Look for "part" in every line of the listing. Copy the lines that have it.
-------- Listed entries --------
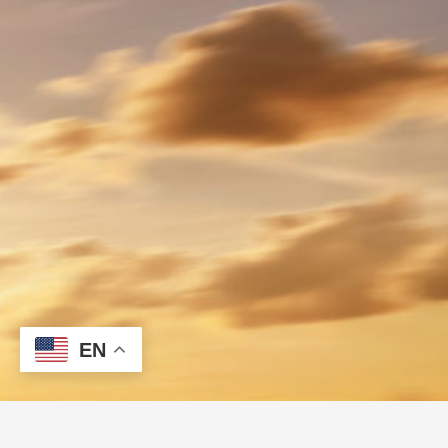
EN
Let's Go Fast!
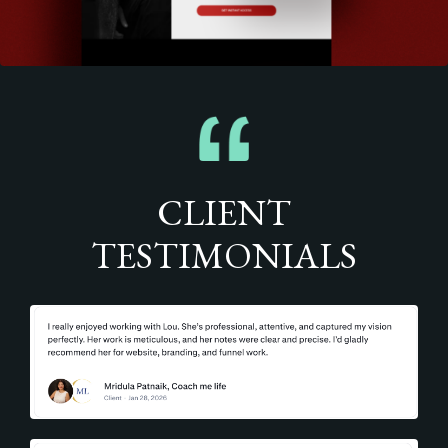
CLIENT
TESTIMONIALS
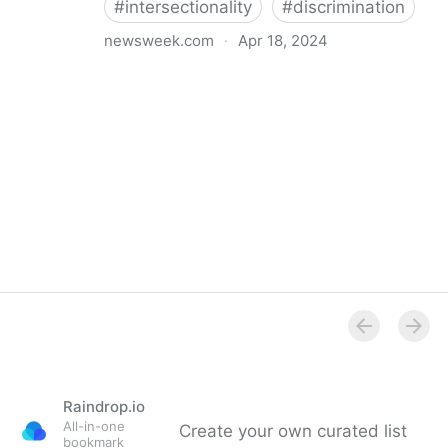
#
intersectionality
#
discrimination
newsweek.com
·
Apr 18, 2024
I'm a Black librarian. We're being threatened
Raindrop.io
All-in-one
Create your own curated list
bookmark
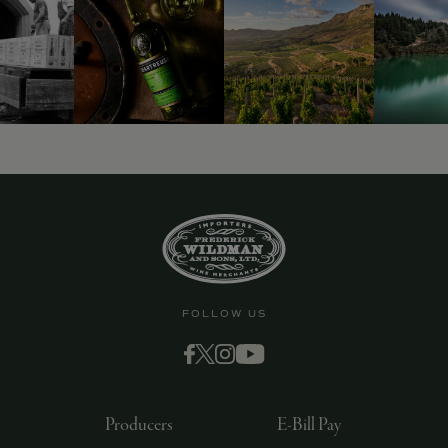
FOLLOW US
Producers
E-Bill Pay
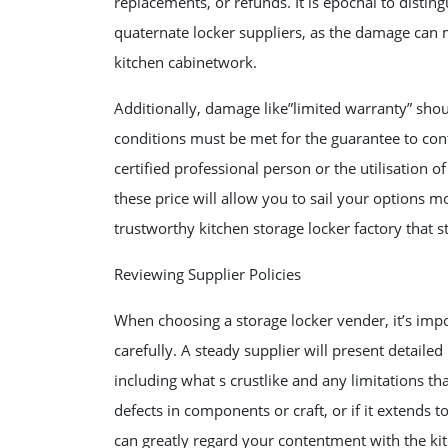
replacements, or refunds. It is epochal to disti
quaternate locker suppliers, as the damage can
kitchen cabinetwork.
Additionally, damage like”limited warranty” should
conditions must be met for the guarantee to conti
certified professional person or the utilisation o
these price will allow you to sail your options m
trustworthy kitchen storage locker factory that 
Reviewing Supplier Policies
When choosing a storage locker vender, it’s impo
carefully. A steady supplier will present detaile
including what s crustlike and any limitations 
defects in components or craft, or if it extends t
can greatly regard your contentment with the ki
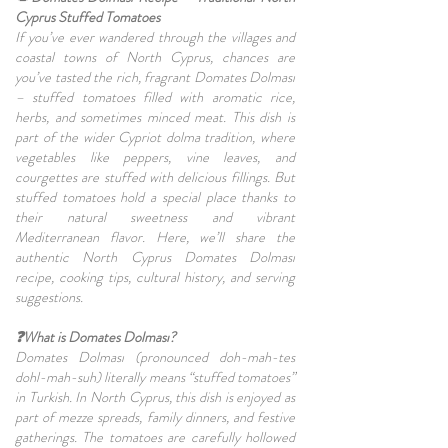
Cyprus Stuffed Tomatoes
If you’ve ever wandered through the villages and
coastal towns of North Cyprus, chances are
you’ve tasted the rich, fragrant Domates Dolması
– stuffed tomatoes filled with aromatic rice,
herbs, and sometimes minced meat. This dish is
part of the wider Cypriot dolma tradition, where
vegetables like peppers, vine leaves, and
courgettes are stuffed with delicious fillings. But
stuffed tomatoes hold a special place thanks to
their natural sweetness and vibrant
Mediterranean flavor. Here, we’ll share the
authentic North Cyprus Domates Dolması
recipe, cooking tips, cultural history, and serving
suggestions.
❓What is Domates Dolması?
Domates Dolması (pronounced doh-mah-tes
dohl-mah-suh) literally means “stuffed tomatoes”
in Turkish. In North Cyprus, this dish is enjoyed as
part of mezze spreads, family dinners, and festive
gatherings. The tomatoes are carefully hollowed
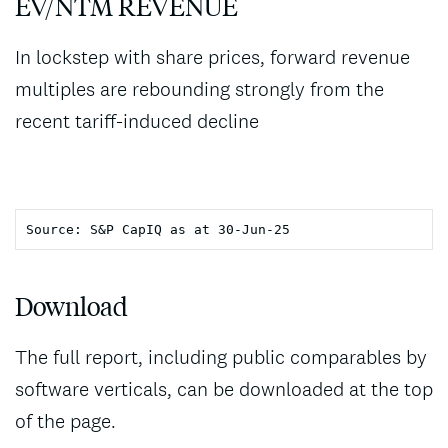
EV/NTM REVENUE
In lockstep with share prices, forward revenue
multiples are rebounding strongly from the
recent tariff-induced decline
Download
The full report, including public comparables by
software verticals, can be downloaded at the top
of the page.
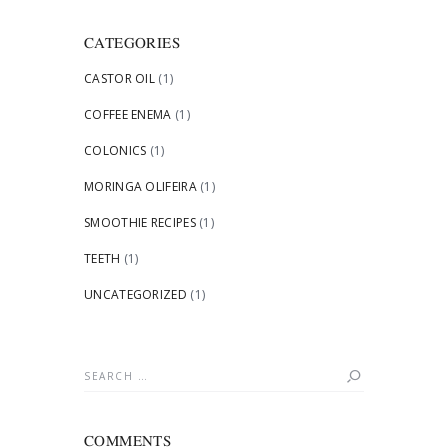
CATEGORIES
CASTOR OIL
(1)
COFFEE ENEMA
(1)
COLONICS
(1)
MORINGA OLIFEIRA
(1)
SMOOTHIE RECIPES
(1)
TEETH
(1)
UNCATEGORIZED
(1)
Search
for:
COMMENTS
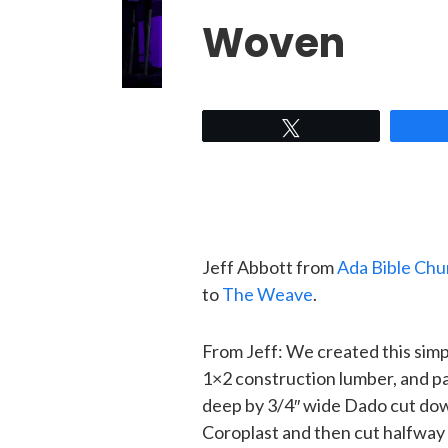
Woven
Tweet
Jeff Abbott from
Ada Bible Chu
to
The Weave
.
From Jeff: We created this simp
1×2 construction lumber, and pa
deep by 3/4″ wide Dado cut dow
Coroplast and then cut halfway 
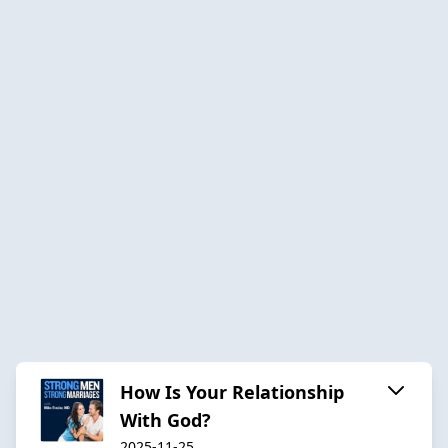
How Is Your Relationship
With God?
2025-11-25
--------
**Written solution:**
part of the wider Cypriot dolma tradition, where
part of mezze spreads, family dinners, and festive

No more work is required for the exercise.